Short-answer chart tasks:
══════

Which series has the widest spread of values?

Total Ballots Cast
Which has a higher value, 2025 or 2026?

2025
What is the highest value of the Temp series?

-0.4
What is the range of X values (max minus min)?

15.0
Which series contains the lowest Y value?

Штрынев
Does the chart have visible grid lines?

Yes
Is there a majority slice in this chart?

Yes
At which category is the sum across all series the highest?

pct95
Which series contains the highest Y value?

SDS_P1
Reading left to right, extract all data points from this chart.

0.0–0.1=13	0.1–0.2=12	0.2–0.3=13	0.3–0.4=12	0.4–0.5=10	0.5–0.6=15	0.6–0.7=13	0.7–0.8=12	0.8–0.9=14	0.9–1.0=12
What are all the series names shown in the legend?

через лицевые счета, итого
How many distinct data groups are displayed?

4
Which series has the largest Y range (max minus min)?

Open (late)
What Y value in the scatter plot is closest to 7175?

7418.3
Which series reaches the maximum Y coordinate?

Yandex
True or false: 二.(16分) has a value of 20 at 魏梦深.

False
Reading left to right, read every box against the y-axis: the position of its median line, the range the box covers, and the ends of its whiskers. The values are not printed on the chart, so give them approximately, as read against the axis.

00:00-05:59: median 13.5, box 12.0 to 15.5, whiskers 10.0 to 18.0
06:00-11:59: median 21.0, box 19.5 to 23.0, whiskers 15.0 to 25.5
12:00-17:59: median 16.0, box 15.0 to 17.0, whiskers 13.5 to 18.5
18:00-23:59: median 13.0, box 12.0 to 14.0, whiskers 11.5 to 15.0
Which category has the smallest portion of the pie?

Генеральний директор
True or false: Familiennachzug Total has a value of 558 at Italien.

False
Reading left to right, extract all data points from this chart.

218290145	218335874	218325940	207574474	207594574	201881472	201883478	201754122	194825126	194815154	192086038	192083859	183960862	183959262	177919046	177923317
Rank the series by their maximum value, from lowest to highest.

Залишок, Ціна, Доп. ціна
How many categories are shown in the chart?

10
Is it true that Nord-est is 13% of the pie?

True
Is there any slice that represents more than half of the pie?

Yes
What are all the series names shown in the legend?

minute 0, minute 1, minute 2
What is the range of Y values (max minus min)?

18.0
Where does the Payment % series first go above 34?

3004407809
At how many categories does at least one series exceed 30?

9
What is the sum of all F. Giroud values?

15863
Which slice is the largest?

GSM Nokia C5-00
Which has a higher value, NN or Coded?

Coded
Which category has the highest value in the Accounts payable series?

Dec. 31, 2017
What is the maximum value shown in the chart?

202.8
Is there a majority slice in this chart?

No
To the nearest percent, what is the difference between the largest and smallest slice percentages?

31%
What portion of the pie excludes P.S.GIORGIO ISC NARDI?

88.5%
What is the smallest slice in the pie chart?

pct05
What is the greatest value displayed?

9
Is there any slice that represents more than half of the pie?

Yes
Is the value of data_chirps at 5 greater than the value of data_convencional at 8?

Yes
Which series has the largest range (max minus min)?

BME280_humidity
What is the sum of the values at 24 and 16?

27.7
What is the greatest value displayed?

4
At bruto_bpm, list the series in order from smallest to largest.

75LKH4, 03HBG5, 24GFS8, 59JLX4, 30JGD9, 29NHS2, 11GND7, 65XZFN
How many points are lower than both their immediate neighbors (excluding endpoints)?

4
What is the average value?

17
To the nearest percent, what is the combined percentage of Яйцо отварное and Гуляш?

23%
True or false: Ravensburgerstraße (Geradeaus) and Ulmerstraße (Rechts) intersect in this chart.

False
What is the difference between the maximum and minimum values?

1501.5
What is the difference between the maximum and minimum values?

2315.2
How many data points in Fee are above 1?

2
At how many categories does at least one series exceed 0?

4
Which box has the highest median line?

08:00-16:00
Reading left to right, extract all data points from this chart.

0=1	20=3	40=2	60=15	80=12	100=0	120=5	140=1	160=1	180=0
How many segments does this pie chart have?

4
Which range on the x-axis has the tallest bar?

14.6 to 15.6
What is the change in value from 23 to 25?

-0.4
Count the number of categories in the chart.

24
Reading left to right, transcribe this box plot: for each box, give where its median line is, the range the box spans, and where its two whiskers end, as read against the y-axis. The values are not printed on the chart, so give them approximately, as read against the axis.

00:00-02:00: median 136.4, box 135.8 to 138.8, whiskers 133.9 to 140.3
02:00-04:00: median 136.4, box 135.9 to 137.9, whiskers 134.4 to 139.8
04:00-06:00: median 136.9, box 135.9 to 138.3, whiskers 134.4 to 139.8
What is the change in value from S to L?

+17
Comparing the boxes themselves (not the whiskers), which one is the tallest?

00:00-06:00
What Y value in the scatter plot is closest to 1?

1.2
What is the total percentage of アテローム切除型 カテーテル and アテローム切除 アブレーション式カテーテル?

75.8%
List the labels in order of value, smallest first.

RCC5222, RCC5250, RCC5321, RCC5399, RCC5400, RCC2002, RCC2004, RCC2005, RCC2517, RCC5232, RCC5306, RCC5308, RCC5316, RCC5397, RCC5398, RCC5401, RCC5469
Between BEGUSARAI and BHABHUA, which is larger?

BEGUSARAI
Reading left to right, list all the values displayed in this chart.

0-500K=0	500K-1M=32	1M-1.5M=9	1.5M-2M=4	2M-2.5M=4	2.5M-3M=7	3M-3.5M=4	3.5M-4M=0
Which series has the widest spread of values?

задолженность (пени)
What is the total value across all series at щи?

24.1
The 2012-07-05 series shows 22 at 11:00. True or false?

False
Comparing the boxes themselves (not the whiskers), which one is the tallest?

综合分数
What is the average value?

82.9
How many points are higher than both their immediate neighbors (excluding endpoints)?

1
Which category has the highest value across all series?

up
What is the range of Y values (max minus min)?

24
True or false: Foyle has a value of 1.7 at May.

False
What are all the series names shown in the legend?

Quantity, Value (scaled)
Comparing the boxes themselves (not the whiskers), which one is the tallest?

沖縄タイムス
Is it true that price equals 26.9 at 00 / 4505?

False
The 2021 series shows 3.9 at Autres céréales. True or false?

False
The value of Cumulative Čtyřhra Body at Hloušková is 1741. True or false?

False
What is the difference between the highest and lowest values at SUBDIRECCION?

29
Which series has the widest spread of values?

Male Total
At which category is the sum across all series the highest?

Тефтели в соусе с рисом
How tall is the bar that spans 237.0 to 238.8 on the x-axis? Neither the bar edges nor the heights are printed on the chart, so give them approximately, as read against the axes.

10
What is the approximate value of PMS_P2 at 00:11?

══════

- **Action item**
Please revise the material by changing every "shown in the legend" to "listed in the legend", keeping everything else the same.

- **Response**
Which series has the widest spread of values?

Total Ballots Cast
Which has a higher value, 2025 or 2026?

2025
What is the highest value of the Temp series?

-0.4
What is the range of X values (max minus min)?

15.0
Which series contains the lowest Y value?

Штрынев
Does the chart have visible grid lines?

Yes
Is there a majority slice in this chart?

Yes
At which category is the sum across all series the highest?

pct95
Which series contains the highest Y value?

SDS_P1
Reading left to right, extract all data points from this chart.

0.0–0.1=13	0.1–0.2=12	0.2–0.3=13	0.3–0.4=12	0.4–0.5=10	0.5–0.6=15	0.6–0.7=13	0.7–0.8=12	0.8–0.9=14	0.9–1.0=12
What are all the series names listed in the legend?

через лицевые счета, итого
How many distinct data groups are displayed?

4
Which series has the largest Y range (max minus min)?

Open (late)
What Y value in the scatter plot is closest to 7175?

7418.3
Which series reaches the maximum Y coordinate?

Yandex
True or false: 二.(16分) has a value of 20 at 魏梦深.

False
Reading left to right, read every box against the y-axis: the position of its median line, the range the box covers, and the ends of its whiskers. The values are not printed on the chart, so give them approximately, as read against the axis.

00:00-05:59: median 13.5, box 12.0 to 15.5, whiskers 10.0 to 18.0
06:00-11:59: median 21.0, box 19.5 to 23.0, whiskers 15.0 to 25.5
12:00-17:59: median 16.0, box 15.0 to 17.0, whiskers 13.5 to 18.5
18:00-23:59: median 13.0, box 12.0 to 14.0, whiskers 11.5 to 15.0
Which category has the smallest portion of the pie?

Генеральний директор
True or false: Familiennachzug Total has a value of 558 at Italien.

False
Reading left to right, extract all data points from this chart.

218290145	218335874	218325940	207574474	207594574	201881472	201883478	201754122	194825126	194815154	192086038	192083859	183960862	183959262	177919046	177923317
Rank the series by their maximum value, from lowest to highest.

Залишок, Ціна, Доп. ціна
How many categories are shown in the chart?

10
Is it true that Nord-est is 13% of the pie?

True
Is there any slice that represents more than half of the pie?

Yes
What are all the series names listed in the legend?

minute 0, minute 1, minute 2
What is the range of Y values (max minus min)?

18.0
Where does the Payment % series first go above 34?

3004407809
At how many categories does at least one series exceed 30?

9
What is the sum of all F. Giroud values?

15863
Which slice is the largest?

GSM Nokia C5-00
Which has a higher value, NN or Coded?

Coded
Which category has the highest value in the Accounts payable series?

Dec. 31, 2017
What is the maximum value shown in the chart?

202.8
Is there a majority slice in this chart?

No
To the nearest percent, what is the difference between the largest and smallest slice percentages?

31%
What portion of the pie excludes P.S.GIORGIO ISC NARDI?

88.5%
What is the smallest slice in the pie chart?

pct05
What is the greatest value displayed?

9
Is there any slice that represents more than half of the pie?

Yes
Is the value of data_chirps at 5 greater than the value of data_convencional at 8?

Yes
Which series has the largest range (max minus min)?

BME280_humidity
What is the sum of the values at 24 and 16?

27.7
What is the greatest value displayed?

4
At bruto_bpm, list the series in order from smallest to largest.

75LKH4, 03HBG5, 24GFS8, 59JLX4, 30JGD9, 29NHS2, 11GND7, 65XZFN
How many points are lower than both their immediate neighbors (excluding endpoints)?

4
What is the average value?

17
To the nearest percent, what is the combined percentage of Яйцо отварное and Гуляш?

23%
True or false: Ravensburgerstraße (Geradeaus) and Ulmerstraße (Rechts) intersect in this chart.

False
What is the difference between the maximum and minimum values?

1501.5
What is the difference between the maximum and minimum values?

2315.2
How many data points in Fee are above 1?

2
At how many categories does at least one series exceed 0?

4
Which box has the highest median line?

08:00-16:00
Reading left to right, extract all data points from this chart.

0=1	20=3	40=2	60=15	80=12	100=0	120=5	140=1	160=1	180=0
How many segments does this pie chart have?

4
Which range on the x-axis has the tallest bar?

14.6 to 15.6
What is the change in value from 23 to 25?

-0.4
Count the number of categories in the chart.

24
Reading left to right, transcribe this box plot: for each box, give where its median line is, the range the box spans, and where its two whiskers end, as read against the y-axis. The values are not printed on the chart, so give them approximately, as read against the axis.

00:00-02:00: median 136.4, box 135.8 to 138.8, whiskers 133.9 to 140.3
02:00-04:00: median 136.4, box 135.9 to 137.9, whiskers 134.4 to 139.8
04:00-06:00: median 136.9, box 135.9 to 138.3, whiskers 134.4 to 139.8
What is the change in value from S to L?

+17
Comparing the boxes themselves (not the whiskers), which one is the tallest?

00:00-06:00
What Y value in the scatter plot is closest to 1?

1.2
What is the total percentage of アテローム切除型 カテーテル and アテローム切除 アブレーション式カテーテル?

75.8%
List the labels in order of value, smallest first.

RCC5222, RCC5250, RCC5321, RCC5399, RCC5400, RCC2002, RCC2004, RCC2005, RCC2517, RCC5232, RCC5306, RCC5308, RCC5316, RCC5397, RCC5398, RCC5401, RCC5469
Between BEGUSARAI and BHABHUA, which is larger?

BEGUSARAI
Reading left to right, list all the values displayed in this chart.

0-500K=0	500K-1M=32	1M-1.5M=9	1.5M-2M=4	2M-2.5M=4	2.5M-3M=7	3M-3.5M=4	3.5M-4M=0
Which series has the widest spread of values?

задолженность (пени)
What is the total value across all series at щи?

24.1
The 2012-07-05 series shows 22 at 11:00. True or false?

False
Comparing the boxes themselves (not the whiskers), which one is the tallest?

综合分数
What is the average value?

82.9
How many points are higher than both their immediate neighbors (excluding endpoints)?

1
Which category has the highest value across all series?

up
What is the range of Y values (max minus min)?

24
True or false: Foyle has a value of 1.7 at May.

False
What are all the series names listed in the legend?

Quantity, Value (scaled)
Comparing the boxes themselves (not the whiskers), which one is the tallest?

沖縄タイムス
Is it true that price equals 26.9 at 00 / 4505?

False
The 2021 series shows 3.9 at Autres céréales. True or false?

False
The value of Cumulative Čtyřhra Body at Hloušková is 1741. True or false?

False
What is the difference between the highest and lowest values at SUBDIRECCION?

29
Which series has the widest spread of values?

Male Total
At which category is the sum across all series the highest?

Тефтели в соусе с рисом
How tall is the bar that spans 237.0 to 238.8 on the x-axis? Neither the bar edges nor the heights are printed on the chart, so give them approximately, as read against the axes.

10
What is the approximate value of PMS_P2 at 00:11?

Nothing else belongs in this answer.